(Page layout parsing data)
- - - - - - -

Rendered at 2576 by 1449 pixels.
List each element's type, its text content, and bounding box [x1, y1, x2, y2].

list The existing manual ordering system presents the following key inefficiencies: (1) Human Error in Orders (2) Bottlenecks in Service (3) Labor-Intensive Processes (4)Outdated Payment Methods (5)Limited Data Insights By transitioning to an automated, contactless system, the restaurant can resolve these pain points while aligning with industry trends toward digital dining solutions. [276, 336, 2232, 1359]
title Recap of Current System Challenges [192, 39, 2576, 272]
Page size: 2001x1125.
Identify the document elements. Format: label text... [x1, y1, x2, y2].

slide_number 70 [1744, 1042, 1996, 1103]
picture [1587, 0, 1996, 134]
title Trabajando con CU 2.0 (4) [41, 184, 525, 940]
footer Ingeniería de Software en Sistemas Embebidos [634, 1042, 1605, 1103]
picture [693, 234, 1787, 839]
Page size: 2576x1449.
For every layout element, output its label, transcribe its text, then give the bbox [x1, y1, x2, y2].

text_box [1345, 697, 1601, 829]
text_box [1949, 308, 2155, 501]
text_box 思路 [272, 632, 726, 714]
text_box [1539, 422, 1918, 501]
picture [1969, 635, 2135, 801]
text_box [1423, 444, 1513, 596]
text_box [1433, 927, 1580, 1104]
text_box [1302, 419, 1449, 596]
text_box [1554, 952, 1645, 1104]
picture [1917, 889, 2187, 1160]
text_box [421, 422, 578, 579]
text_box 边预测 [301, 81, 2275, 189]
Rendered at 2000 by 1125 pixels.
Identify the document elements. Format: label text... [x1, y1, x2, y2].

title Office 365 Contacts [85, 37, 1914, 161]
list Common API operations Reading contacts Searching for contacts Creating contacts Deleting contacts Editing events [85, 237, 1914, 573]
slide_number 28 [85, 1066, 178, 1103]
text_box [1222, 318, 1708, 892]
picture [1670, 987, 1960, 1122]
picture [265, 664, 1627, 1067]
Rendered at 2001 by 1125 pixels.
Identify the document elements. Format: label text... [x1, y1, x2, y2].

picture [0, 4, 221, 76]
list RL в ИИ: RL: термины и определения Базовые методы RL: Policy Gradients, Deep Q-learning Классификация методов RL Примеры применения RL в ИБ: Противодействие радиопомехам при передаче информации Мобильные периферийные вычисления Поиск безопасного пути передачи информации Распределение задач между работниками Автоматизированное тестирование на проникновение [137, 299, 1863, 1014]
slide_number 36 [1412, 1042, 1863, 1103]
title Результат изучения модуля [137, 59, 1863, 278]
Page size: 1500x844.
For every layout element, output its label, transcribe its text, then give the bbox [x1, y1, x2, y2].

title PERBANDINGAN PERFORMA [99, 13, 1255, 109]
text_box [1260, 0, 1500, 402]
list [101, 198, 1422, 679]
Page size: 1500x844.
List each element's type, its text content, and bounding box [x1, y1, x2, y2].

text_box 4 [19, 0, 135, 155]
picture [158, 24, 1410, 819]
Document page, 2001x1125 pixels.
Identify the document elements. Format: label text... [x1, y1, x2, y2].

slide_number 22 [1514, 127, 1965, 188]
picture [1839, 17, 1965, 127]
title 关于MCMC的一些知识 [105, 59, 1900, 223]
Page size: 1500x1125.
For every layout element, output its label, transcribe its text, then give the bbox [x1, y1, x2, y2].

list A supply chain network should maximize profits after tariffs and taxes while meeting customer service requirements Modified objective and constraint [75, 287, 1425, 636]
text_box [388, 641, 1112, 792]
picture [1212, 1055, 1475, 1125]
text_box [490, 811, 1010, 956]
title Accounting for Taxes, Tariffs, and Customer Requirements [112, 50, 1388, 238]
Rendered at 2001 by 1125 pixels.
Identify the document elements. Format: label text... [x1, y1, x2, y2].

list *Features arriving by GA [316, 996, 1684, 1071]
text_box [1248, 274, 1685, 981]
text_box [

- - - - - - -

_WHAT IS BEING ASKED_.
From the line holding "text_box [1222, 318, 1708, 892]" to the last line of the data above, copy every line exactly and include nothing more.

_OUTPUT OF THE TASK_.
text_box [1222, 318, 1708, 892]
picture [1670, 987, 1960, 1122]
picture [265, 664, 1627, 1067]
Rendered at 2001 by 1125 pixels.
Identify the document elements. Format: label text... [x1, y1, x2, y2].

picture [0, 4, 221, 76]
list RL в ИИ: RL: термины и определения Базовые методы RL: Policy Gradients, Deep Q-learning Классификация методов RL Примеры применения RL в ИБ: Противодействие радиопомехам при передаче информации Мобильные периферийные вычисления Поиск безопасного пути передачи информации Распределение задач между работниками Автоматизированное тестирование на проникновение [137, 299, 1863, 1014]
slide_number 36 [1412, 1042, 1863, 1103]
title Результат изучения модуля [137, 59, 1863, 278]
Page size: 1500x844.
For every layout element, output its label, transcribe its text, then give the bbox [x1, y1, x2, y2].

title PERBANDINGAN PERFORMA [99, 13, 1255, 109]
text_box [1260, 0, 1500, 402]
list [101, 198, 1422, 679]
Page size: 1500x844.
List each element's type, its text content, and bounding box [x1, y1, x2, y2].

text_box 4 [19, 0, 135, 155]
picture [158, 24, 1410, 819]
Document page, 2001x1125 pixels.
Identify the document elements. Format: label text... [x1, y1, x2, y2].

slide_number 22 [1514, 127, 1965, 188]
picture [1839, 17, 1965, 127]
title 关于MCMC的一些知识 [105, 59, 1900, 223]
Page size: 1500x1125.
For every layout element, output its label, transcribe its text, then give the bbox [x1, y1, x2, y2].

list A supply chain network should maximize profits after tariffs and taxes while meeting customer service requirements Modified objective and constraint [75, 287, 1425, 636]
text_box [388, 641, 1112, 792]
picture [1212, 1055, 1475, 1125]
text_box [490, 811, 1010, 956]
title Accounting for Taxes, Tariffs, and Customer Requirements [112, 50, 1388, 238]
Rendered at 2001 by 1125 pixels.
Identify the document elements. Format: label text... [x1, y1, x2, y2].

list *Features arriving by GA [316, 996, 1684, 1071]
text_box [1248, 274, 1685, 981]
text_box [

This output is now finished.